WORK REQUIRED
Below are the entries. Print only the lines starting at the one with "hfov_deg: 47.8" and ending at the one with "focal_mm: 5.1", exactly, with no pictures.

SOURCE DATA
────────────────

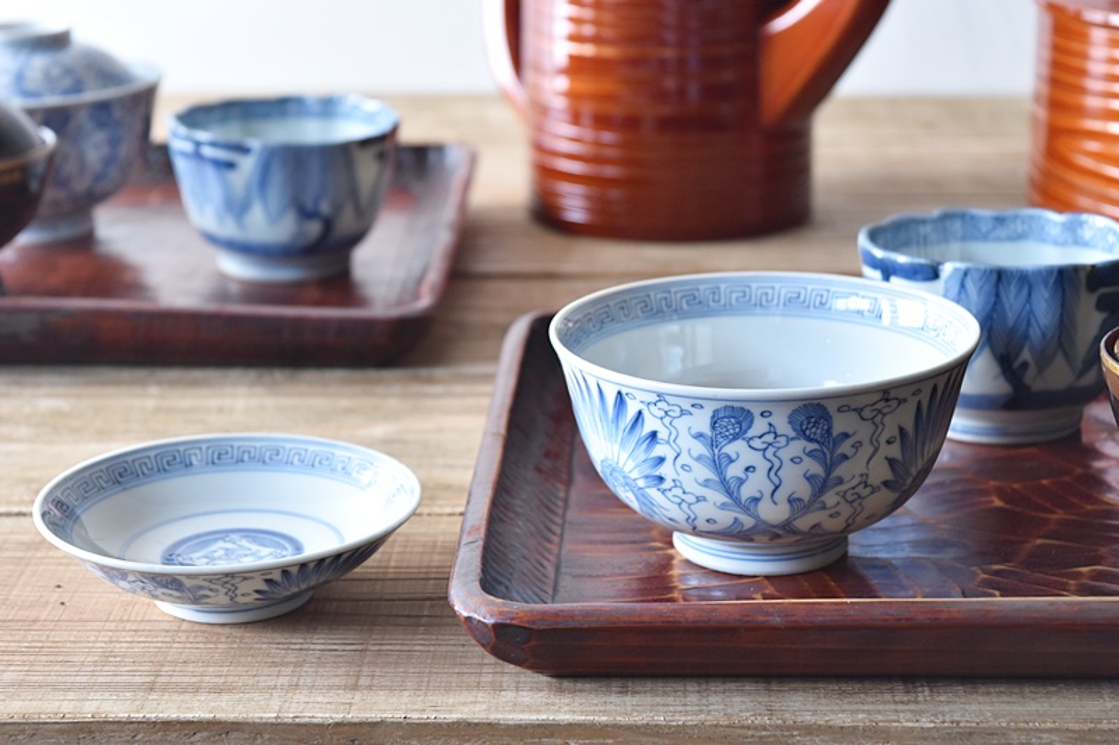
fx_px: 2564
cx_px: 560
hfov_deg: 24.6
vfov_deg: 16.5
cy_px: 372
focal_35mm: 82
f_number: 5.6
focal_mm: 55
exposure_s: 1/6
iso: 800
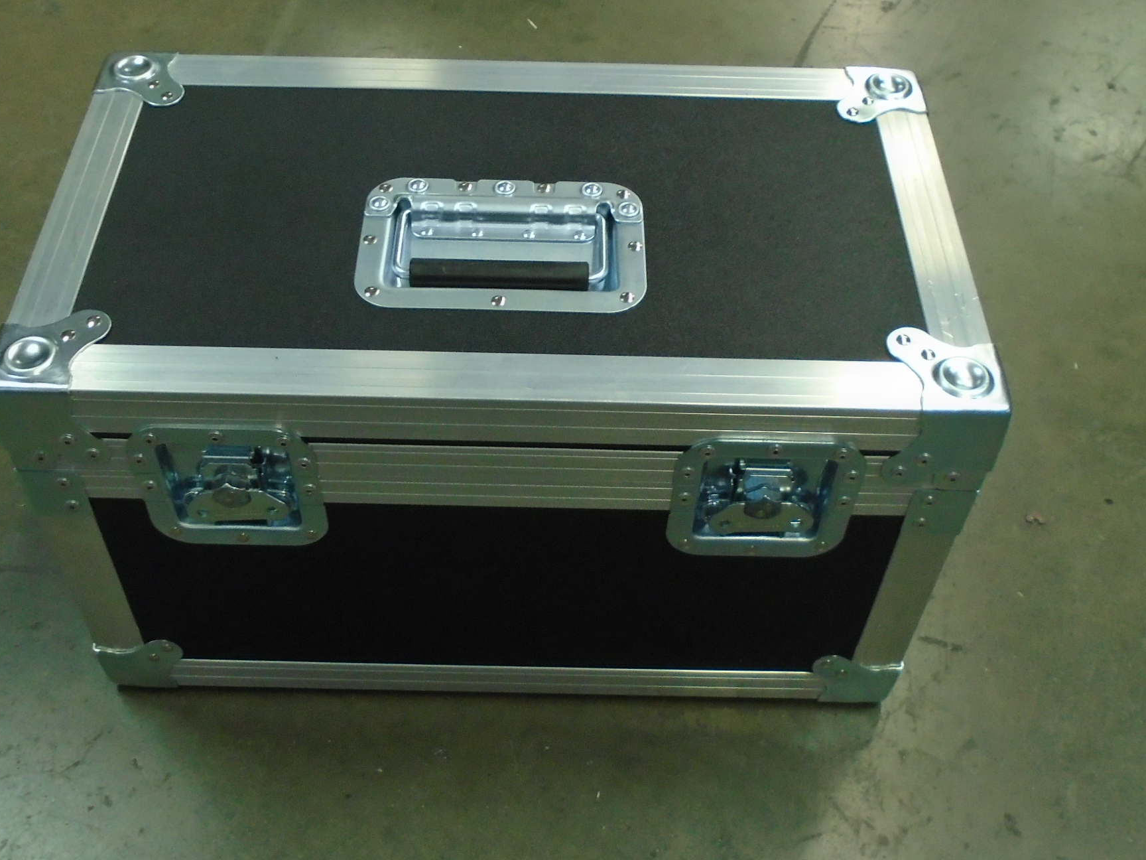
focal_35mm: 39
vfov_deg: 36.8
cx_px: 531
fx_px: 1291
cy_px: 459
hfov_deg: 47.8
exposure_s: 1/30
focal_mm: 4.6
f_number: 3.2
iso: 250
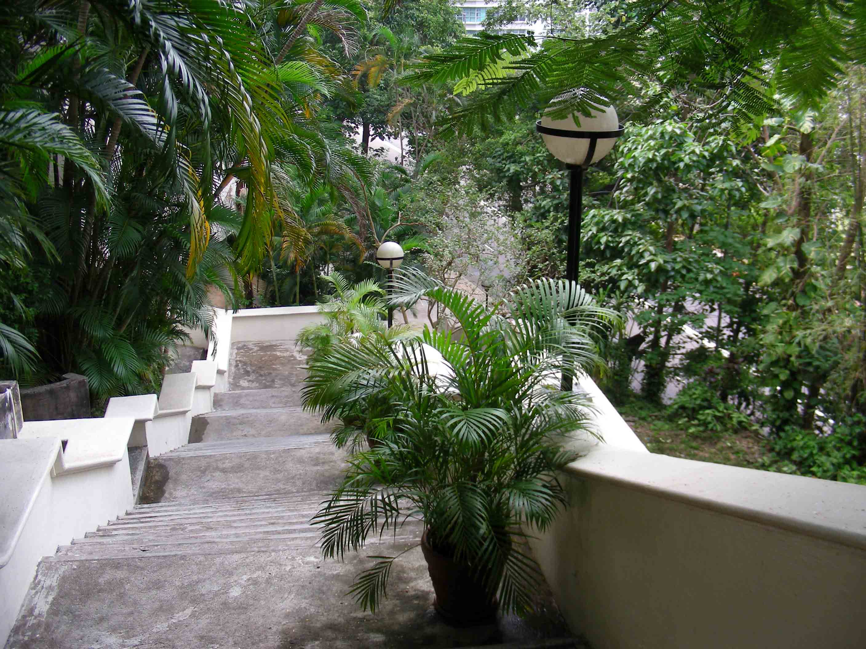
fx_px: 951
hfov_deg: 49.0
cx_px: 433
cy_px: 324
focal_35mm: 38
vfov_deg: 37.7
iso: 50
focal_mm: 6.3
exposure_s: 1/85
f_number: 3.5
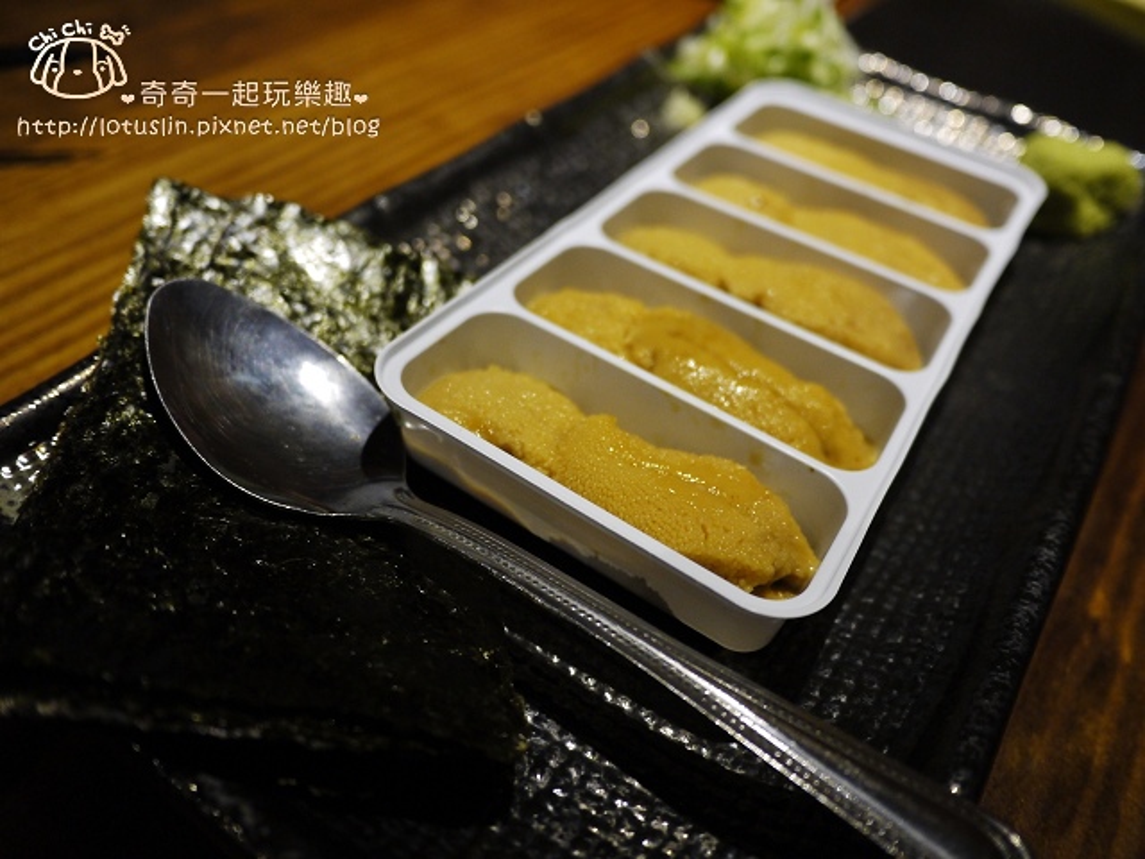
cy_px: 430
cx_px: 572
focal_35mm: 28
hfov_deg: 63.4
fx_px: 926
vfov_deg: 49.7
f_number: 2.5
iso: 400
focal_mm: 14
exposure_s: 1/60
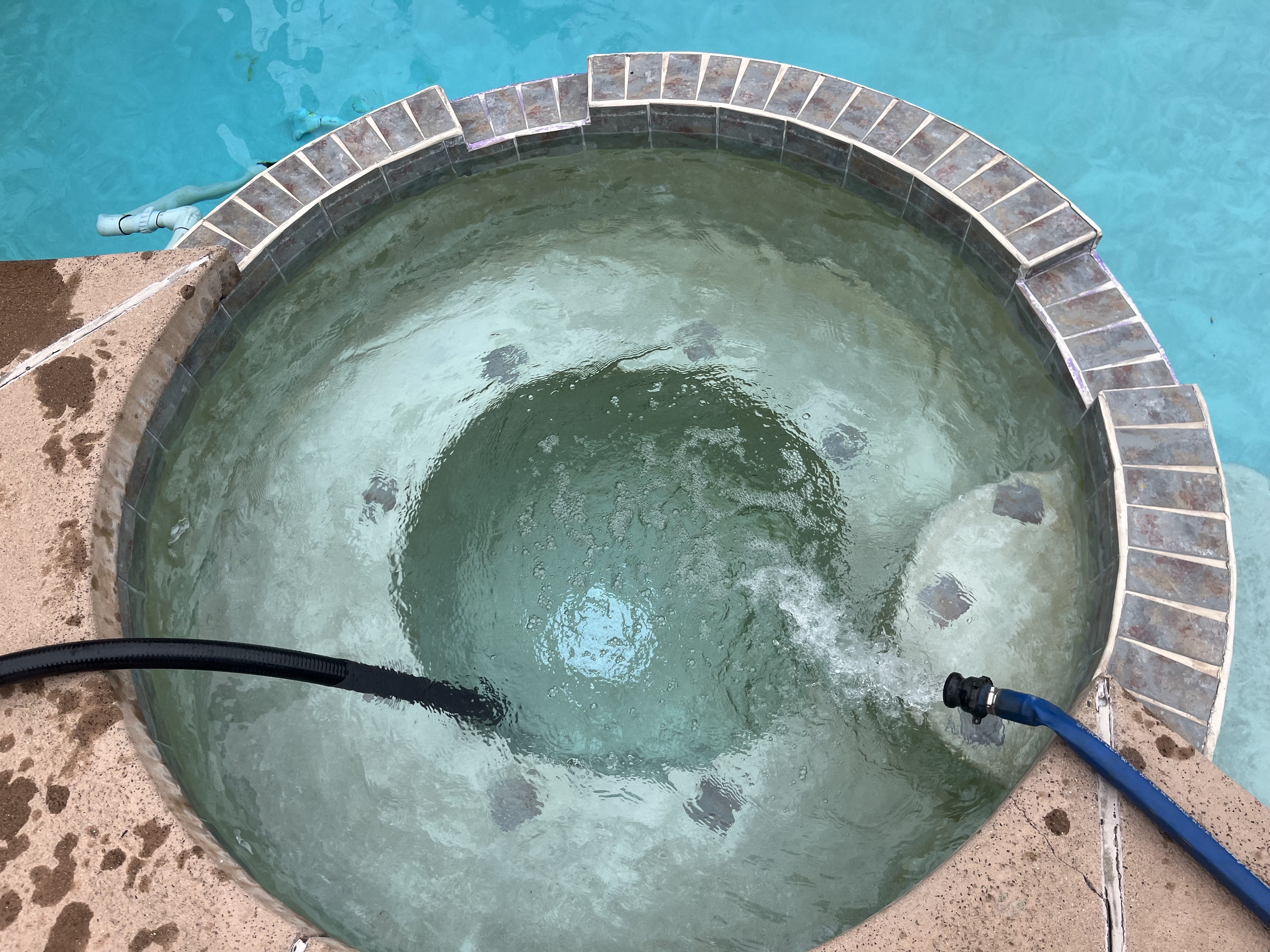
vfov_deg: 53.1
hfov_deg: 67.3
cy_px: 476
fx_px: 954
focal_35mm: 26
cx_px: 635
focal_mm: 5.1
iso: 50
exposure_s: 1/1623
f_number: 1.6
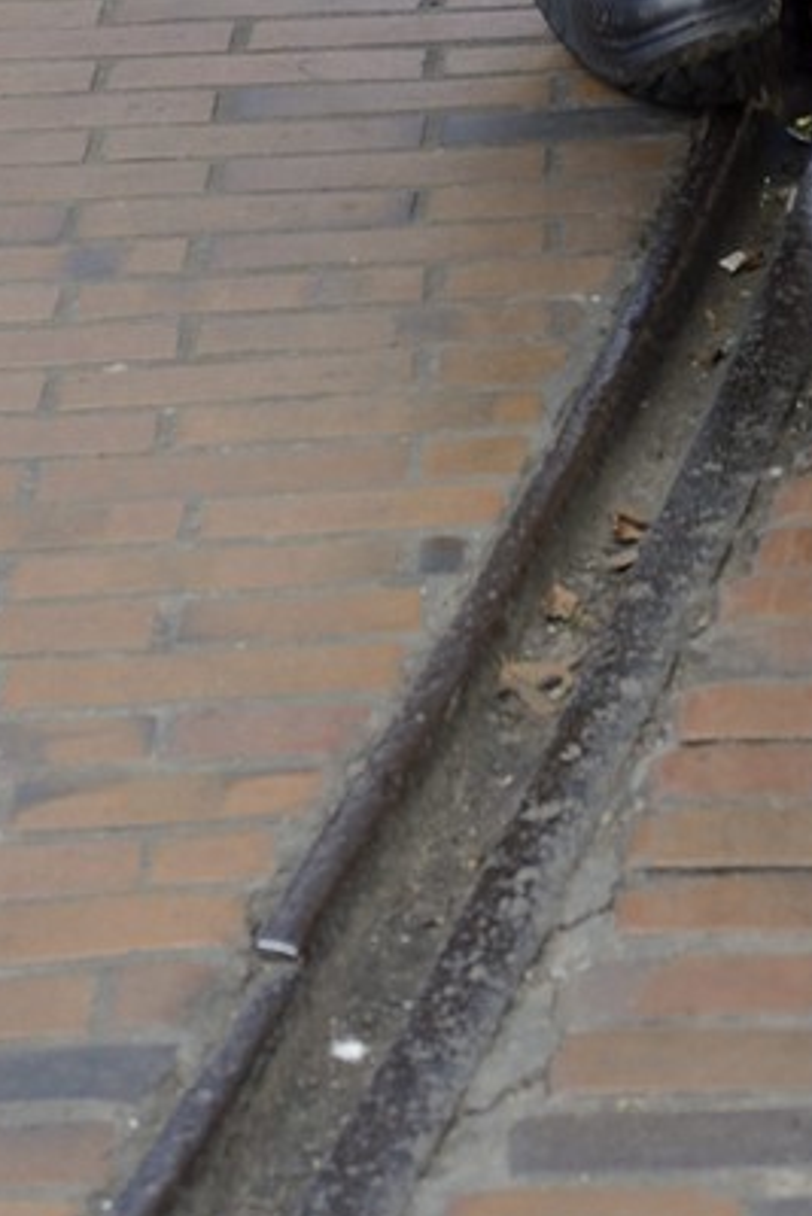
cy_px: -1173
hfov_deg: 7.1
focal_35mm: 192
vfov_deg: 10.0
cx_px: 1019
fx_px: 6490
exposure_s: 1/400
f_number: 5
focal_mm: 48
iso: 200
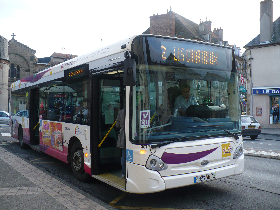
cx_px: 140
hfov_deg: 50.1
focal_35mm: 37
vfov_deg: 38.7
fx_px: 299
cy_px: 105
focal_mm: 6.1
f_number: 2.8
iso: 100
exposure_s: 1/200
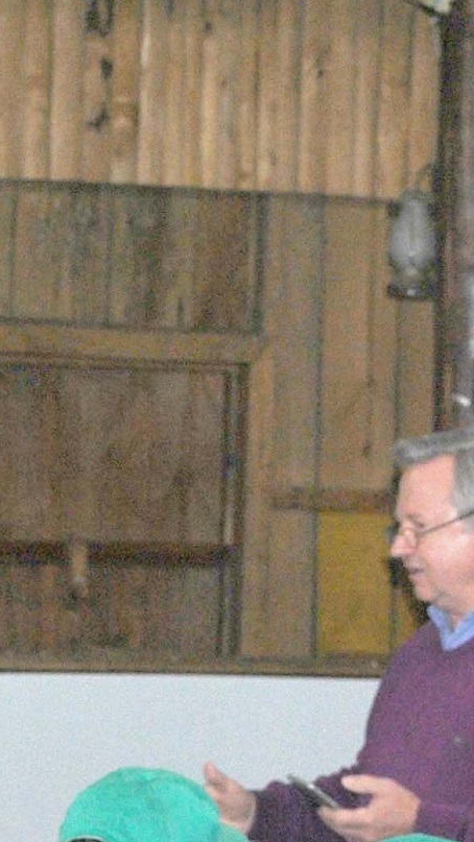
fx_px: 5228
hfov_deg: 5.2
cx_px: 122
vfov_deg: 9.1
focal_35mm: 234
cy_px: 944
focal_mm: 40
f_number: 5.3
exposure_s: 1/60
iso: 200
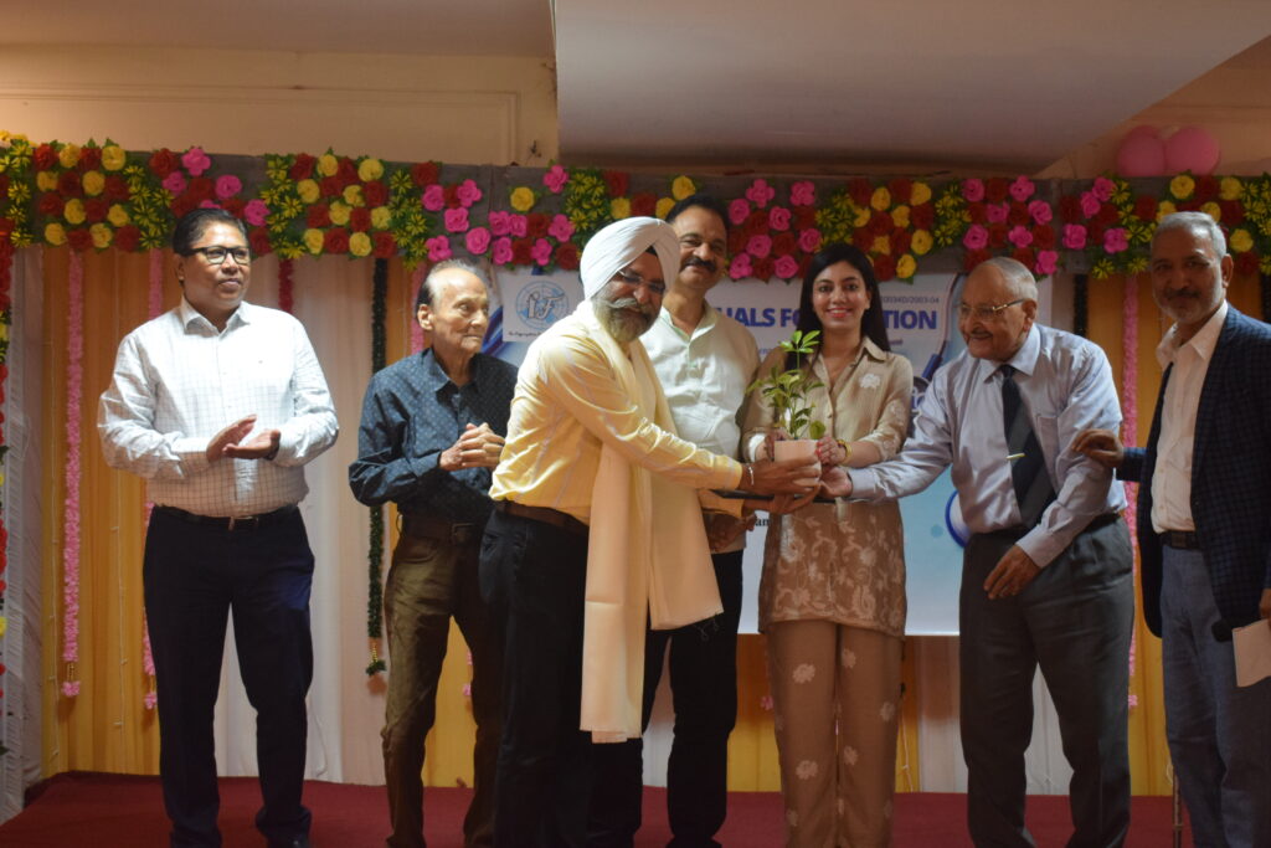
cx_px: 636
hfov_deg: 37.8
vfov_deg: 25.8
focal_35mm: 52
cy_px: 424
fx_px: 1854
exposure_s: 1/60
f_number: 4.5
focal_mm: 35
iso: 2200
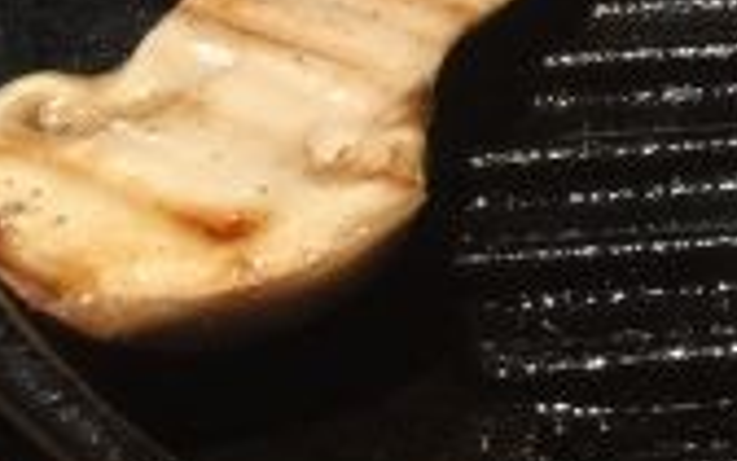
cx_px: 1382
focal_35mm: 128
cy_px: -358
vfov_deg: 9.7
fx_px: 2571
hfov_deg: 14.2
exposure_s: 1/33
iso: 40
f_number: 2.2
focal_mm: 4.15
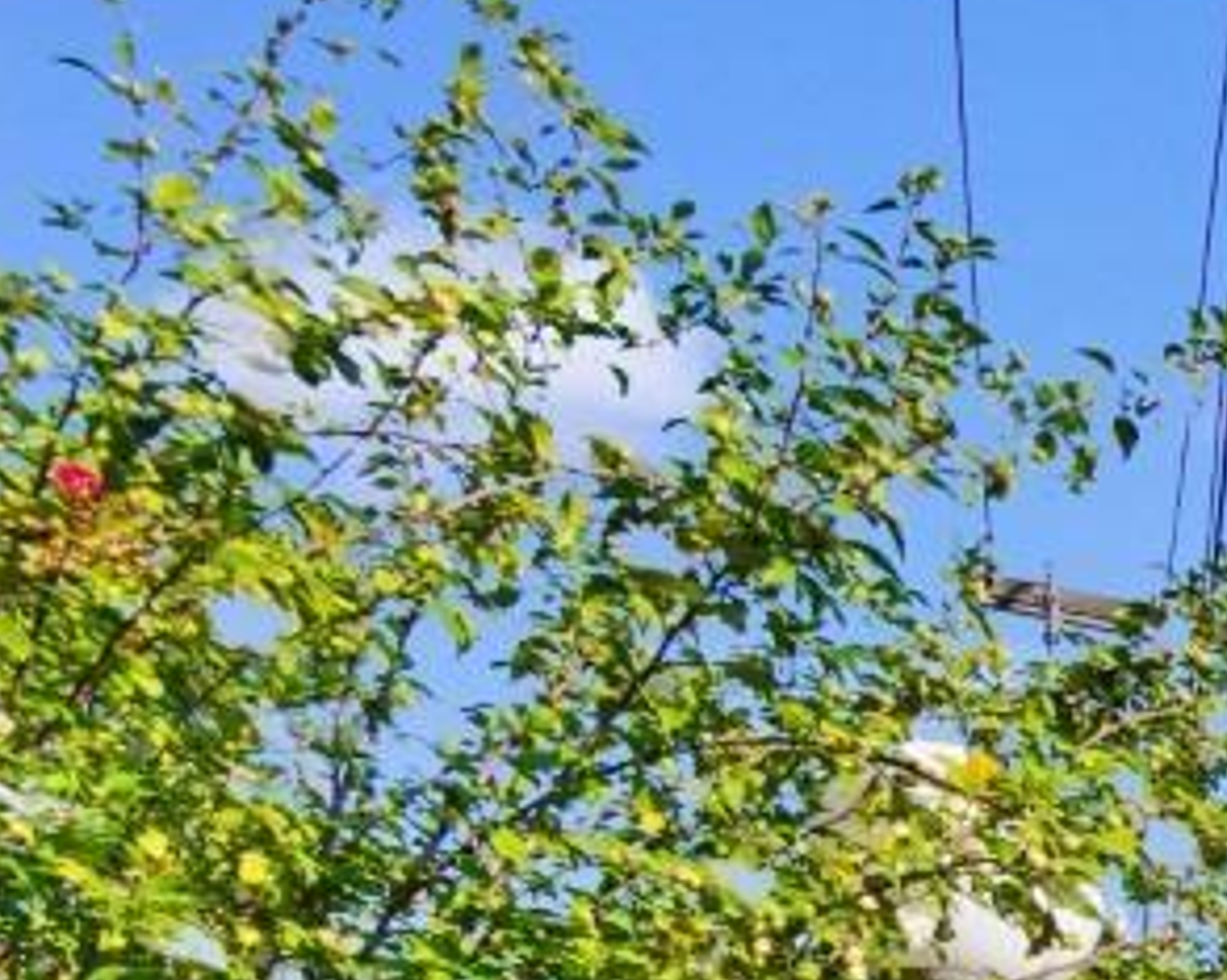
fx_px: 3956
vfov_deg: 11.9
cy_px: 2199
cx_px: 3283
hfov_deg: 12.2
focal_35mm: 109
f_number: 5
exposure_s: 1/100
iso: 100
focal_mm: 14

────────────────

FINISHED EXERCISE
hfov_deg: 47.8
exposure_s: 1/30
focal_mm: 4.6
f_number: 3.2
iso: 250
fx_px: 951
hfov_deg: 49.0
cx_px: 433
cy_px: 324
focal_35mm: 38
vfov_deg: 37.7
iso: 50
focal_mm: 6.3
exposure_s: 1/85
f_number: 3.5
cy_px: 430
cx_px: 572
focal_35mm: 28
hfov_deg: 63.4
fx_px: 926
vfov_deg: 49.7
f_number: 2.5
iso: 400
focal_mm: 14
exposure_s: 1/60
vfov_deg: 53.1
hfov_deg: 67.3
cy_px: 476
fx_px: 954
focal_35mm: 26
cx_px: 635
focal_mm: 5.1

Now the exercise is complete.